世界的に精神疾患と薬物乱用による経済損失は莫大であり、2030年までに倍増すると予測されている。特に新型コロナウイルスの流行は若者のメンタルヘルス悪化を加速させている。また、飲酒開始年齢は遅れているものの、15歳から18歳にかけては急増する傾向にある。こうした問題に対して、予防プログラムの長期的な持続可能性や、変化する若者や社会のニーズに合わせた改善が求められている。

研究について

本研究は、2013年9月から2016年12月にかけてオーストラリアの3州にある71校の中学生を対象に実施された。計6,386人が参加し、4つのグループに分けられた。

  • 包括的プログラム(CSC)
  • 薬物乱用予防プログラム(CSSU)
  • メンタルヘルスプログラム(CSMH)
  • 標準的な健康教育

参加校はランダムに割り当てられ、プログラムは社会学習理論と認知行動療法に基づいており、教室でのセッションを通じてメンタルヘルスと薬物乱用について学んだ。CSSUとCSMHはそれぞれ薬物乱用とメンタルヘルスに特化した内容で、セッション数は少なかった。
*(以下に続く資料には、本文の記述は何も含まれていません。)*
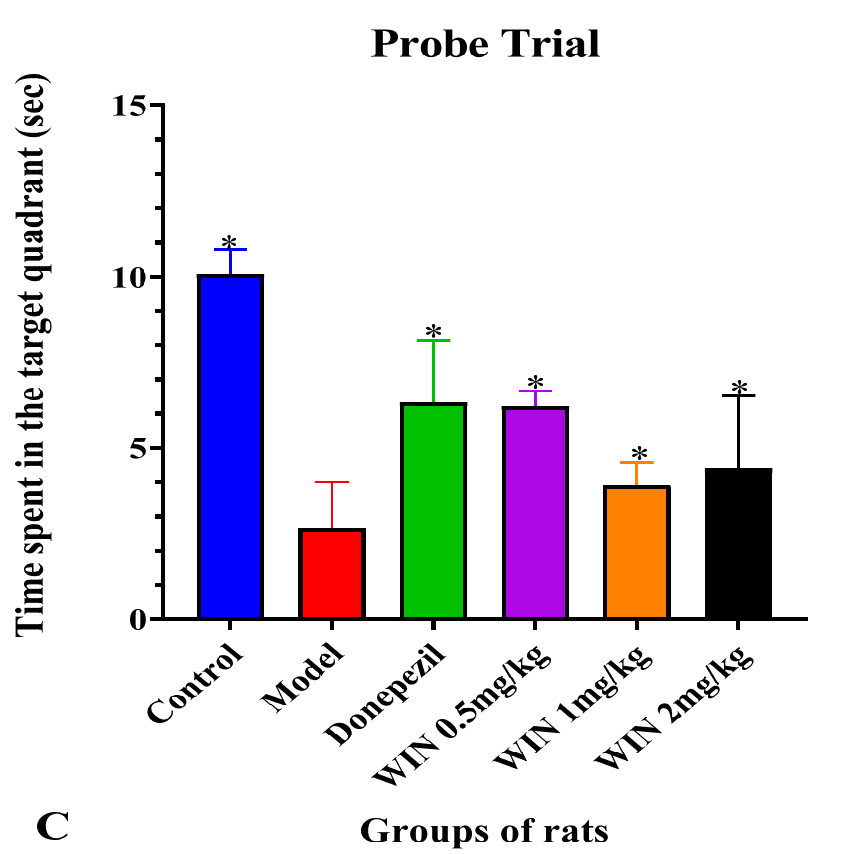
Figure 2. Assessment of spatial learning and memory of rats in Morris water maze. ( A ) Escape latency (s) during the 5 days trial to locate the hidden platform as part of the learning phase in the MWM. ( B ) The average distance traversed by the groups of rats over the 5 days trial. ( C ). The probe trial was conducted on day 6 after the trial phase when the hidden platform was removed. Rats were allowed to search for the platform in the target quadrant. The experimental groups include; Normal saline + Distilled water, (control), Model (AlCl 3 200 mg/kg + D -gal 60 mg/kg), positive control (Model + Donepezil 1 mg/kg, positive control), WIN low (Model + WIN55,212-2 0.5 mg/kg), WIN medium (Model + WIN55,212-2 1 mg/kg) and WIN high (Model + WIN55,212-2 2 mg/kg). Data were expressed as ± SEM for ( n = 6) rats per group. Statistical analysis was performed by two-way repeated measures ANOVA in ( A , B ), and One-way ANOVA in ( C ). * p < 0.05 vs. model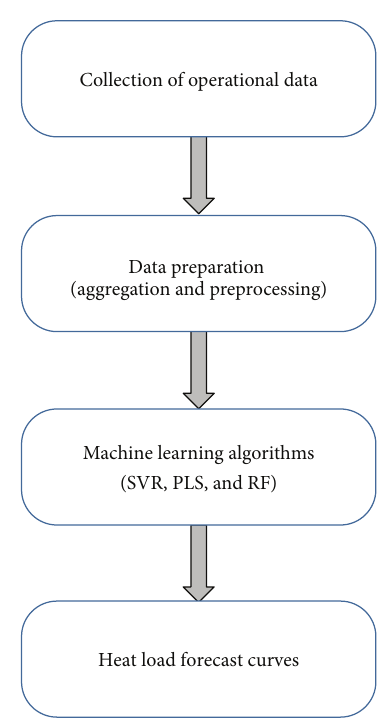
Figure 2: Workflow scenario of the proposed heat load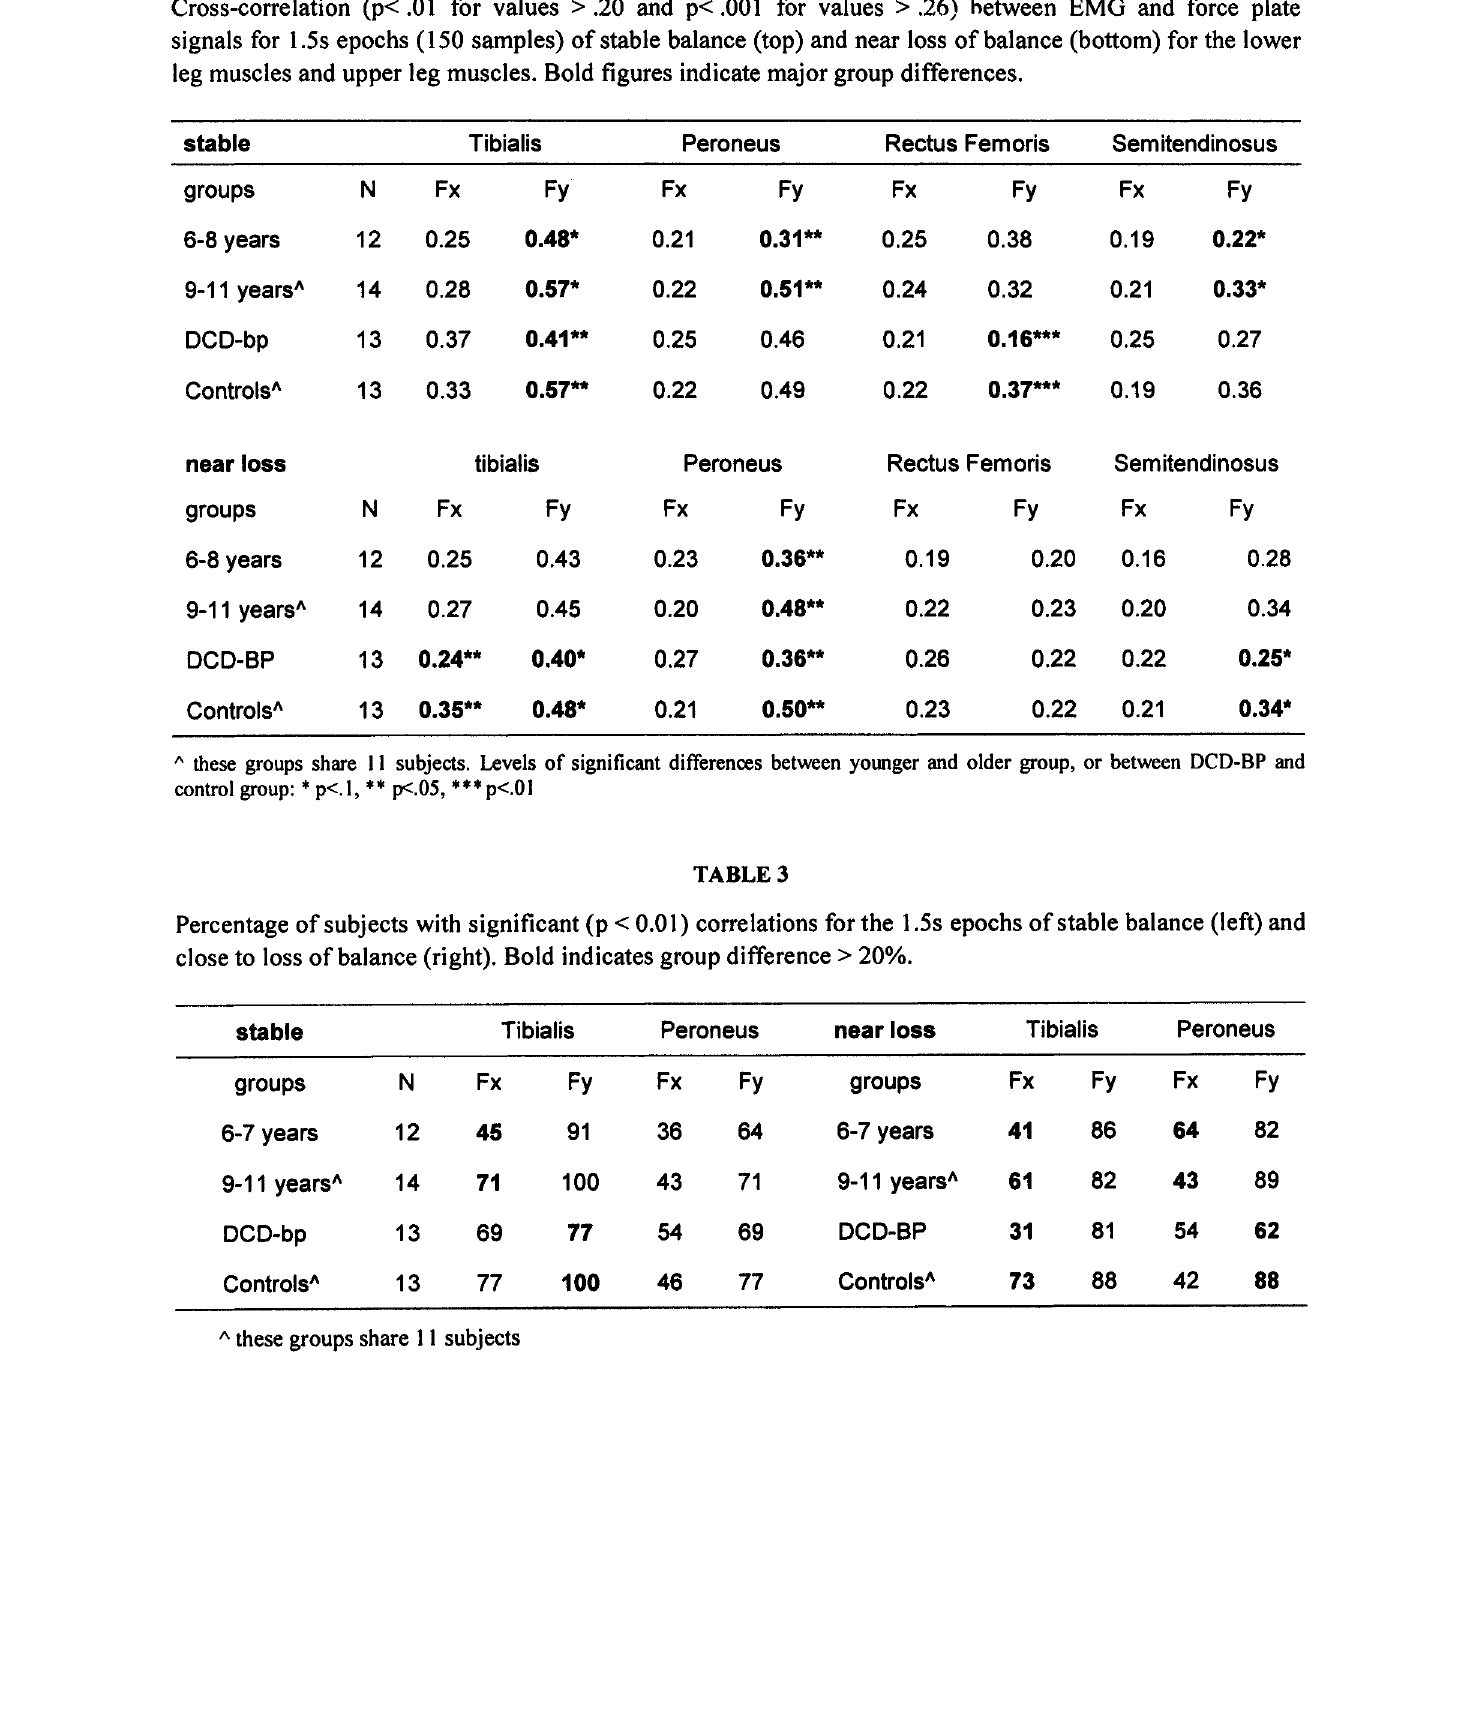
Cross-correlation (p< .01 for values > .20 and p< .001 for values > .26) between EMG and force plate signals for 1.5s epochs (150 samples) of stable balance (top) and near loss of balance (bottom) for the lower leg muscles and upper leg muscles. Bold figures indicate major group differences.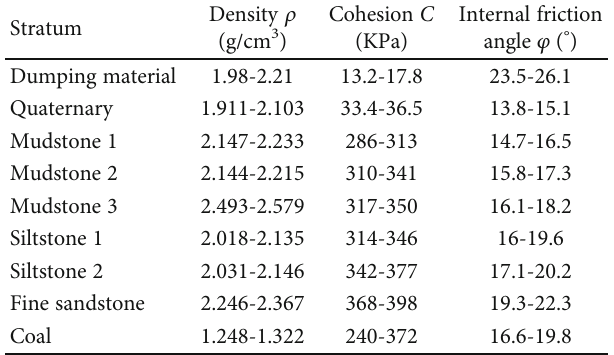
Figure 8: Variation law of slope stability in the process of land saving and loss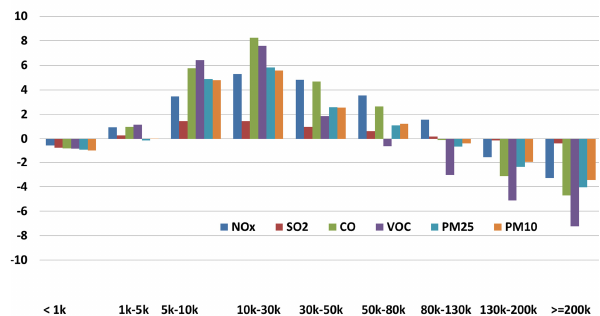
Figure 12. MFD (%) of 2050 annual emissions, Future minus Fu- ture05Surr , stratified by 2050 grid-cell population. ( Future : 2050 inventory, 2050 surrogates, county growth factors; Future05Surr : 2050 inventory, 2005 surrogates, county growth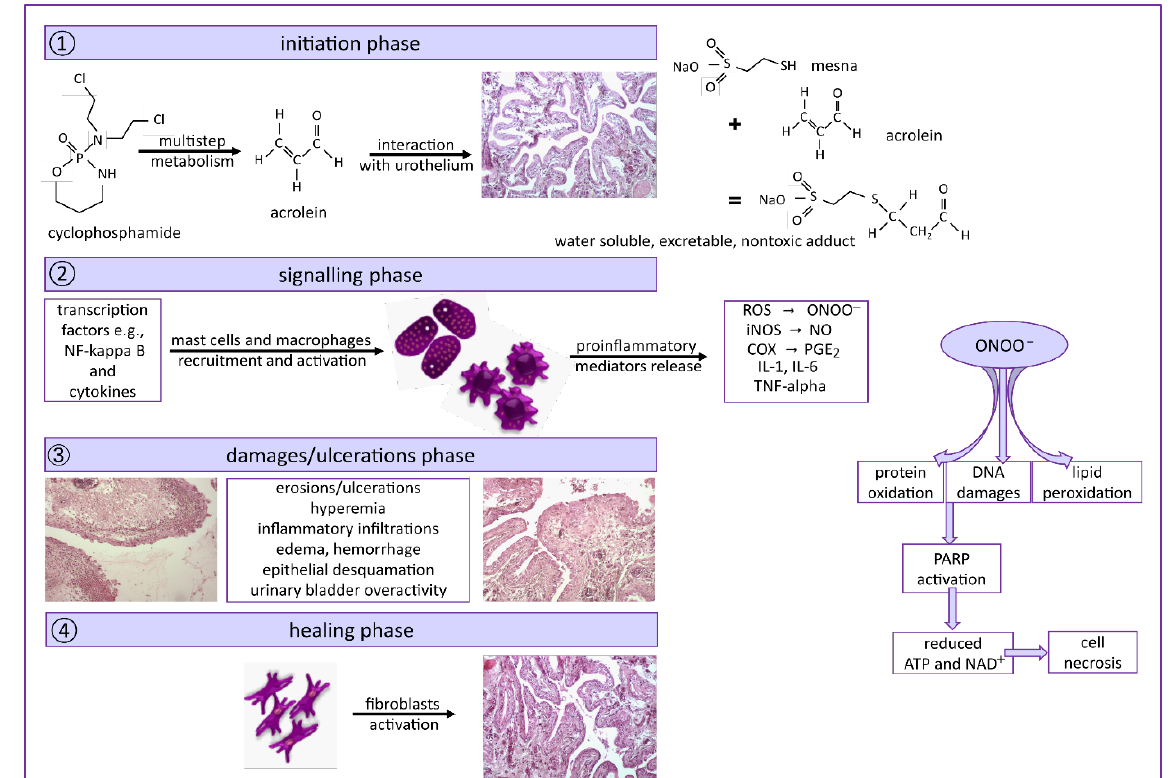
Figure 8. The proposed mechanism of urinary bladder toxicity induced by cyclophosphamide, based on [7,31–33]. ROS—reactive oxygen species, ONOO – —peroxynitrite, iNOS—inducible nitric oxide synthase, NO—nitric oxide, COX—cyclooxygenase, PGE 2 —prostaglandin E 2 , IL-1—interleukin 1, IL-6—interleukin 6, TNF-α—tumor necrosis factor-alpha, NF-κB—nuclear factor kappa B, PARP—poly (ADP-ribose) polymerase, ATP—adenosine triphosphate, NAD + —an oxidized form of nicotinamide adenine dinucleotide. Images magnification 100×.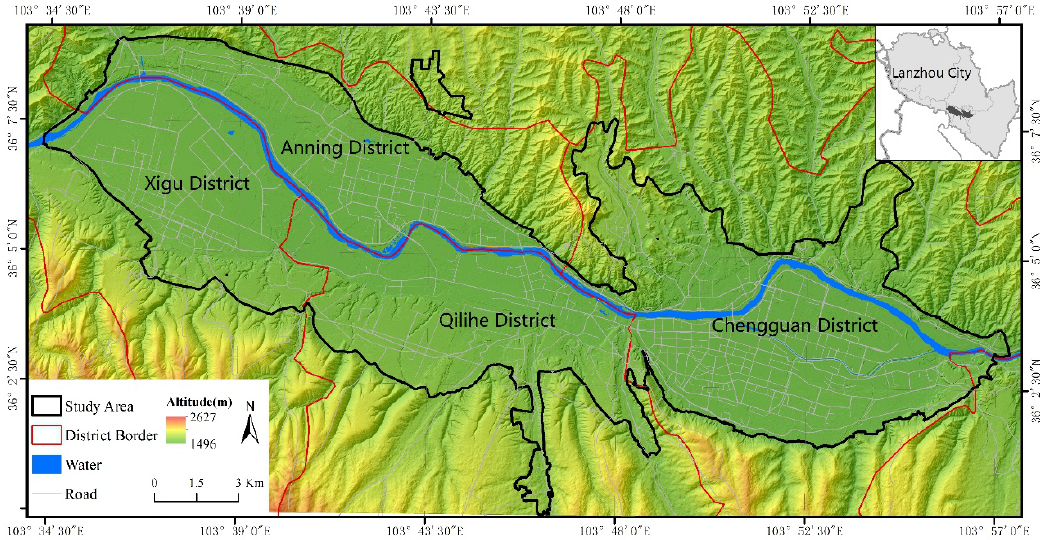
Figure 1. Overview of the study area. Table 1. Classification system.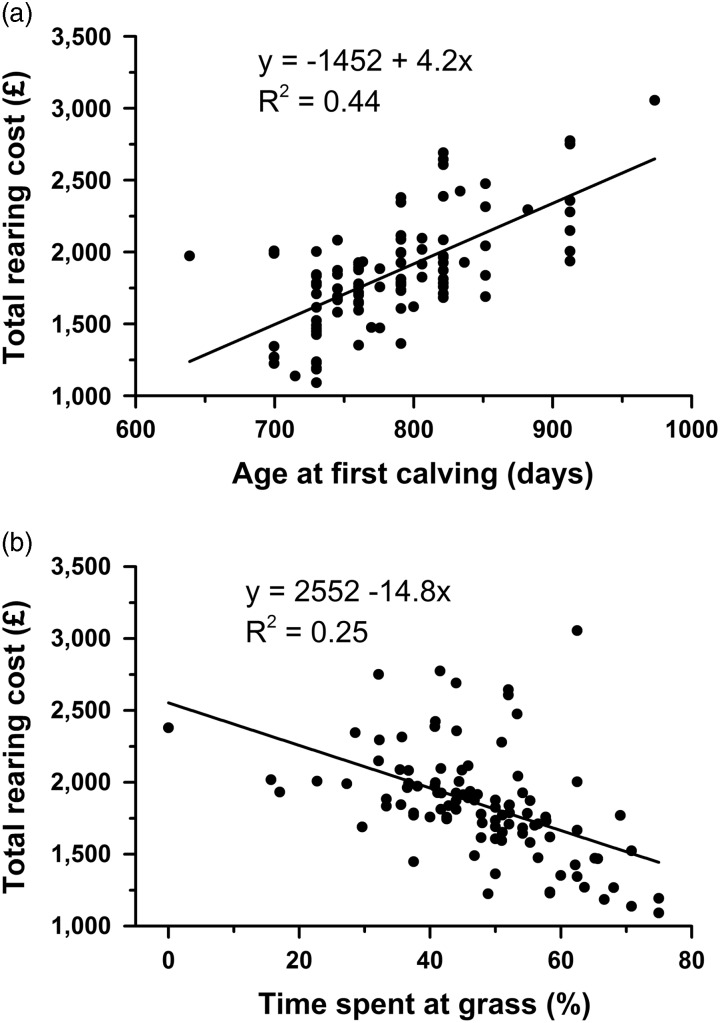
Relationship between the total cost of rearing and (a) age at first calving (days) or (b) the percentage of time that heifers spent at grass. Each symbol represents the data from one farm, n=101.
当初は84ヶ月までの追跡調査が計画されていたが、参加率の低下のため中止となり、早期の評価に注力された。追跡調査はウェブアンケートで行われ、参加率を上げるため金銭的報奨や複数の連絡方法が用いられた。

評価項目は、アルコールや大麻の使用頻度、不安や抑うつ症状であり、信頼性の高い自己報告尺度を用いた。データの階層構造を考慮した多重レベル混合効果モデルによる分析が行われ、介入の長期的な有効性を調べるために「治療割当て分析(intention-to-treat analysis)」が用いられた。

研究結果

追跡調査は最大で72ヶ月間行われ、30ヶ月目の時点でさらに参加を拒否しない生徒を対象とした。当初の参加者全員を対象とした分析では、平均年齢13.5歳、女性の割合が半数以上だった。

追跡調査の結果、参加率はグループによって差があり、CSCグループの維持率が高かった。有害事象は認められなかった。

飲酒に関しては、対照群では毎週の飲酒や過度の飲酒が時間とともに増加したが、CSCグループではこの増加が有意に遅延した。しかし、72ヶ月時点での毎週飲酒や過度の飲酒の発生率に、CSCグループと他のグループとの間で顕著な差は見られなかった。

同様に、大麻の使用頻度も対照群では増加したが、介入グループ間で時間経過による有意な差はなかった。

不安や抑うつなどのメンタルヘルスについても、対照群では時間とともにわずかに増加したが、追跡期間を通じて介入グループ間で有意な差は見られなかった。

ベースラインの要因と参加率の低下を調整した感度分析でも同様の傾向が示されたが、効果推定値の不確実性は高まった。

結論

本研究は、オンラインスクールプログラムが72ヶ月にわたり、中学生のメンタルヘルスと薬物乱用を予防する効果を調べたものである。その結果、CSCプログラムは毎週の飲酒や過度の飲酒の増加を有意に遅らせることがわかった。

しかし、この結果はCSCグループと対照群とのベースラインの差によって影響を受けている可能性があり、結果の信頼性を弱めている。感度分析により、アルコール依存症、大麻使用、メンタルヘルス症状の長期的な有効性に関する結論の不確実性もさらに高まった。

この研究は、このようなプログラムは当初は特定の行動を抑制する効果があるかもしれないが、長期的な有効性には継続的な介入が必要であることを示唆している。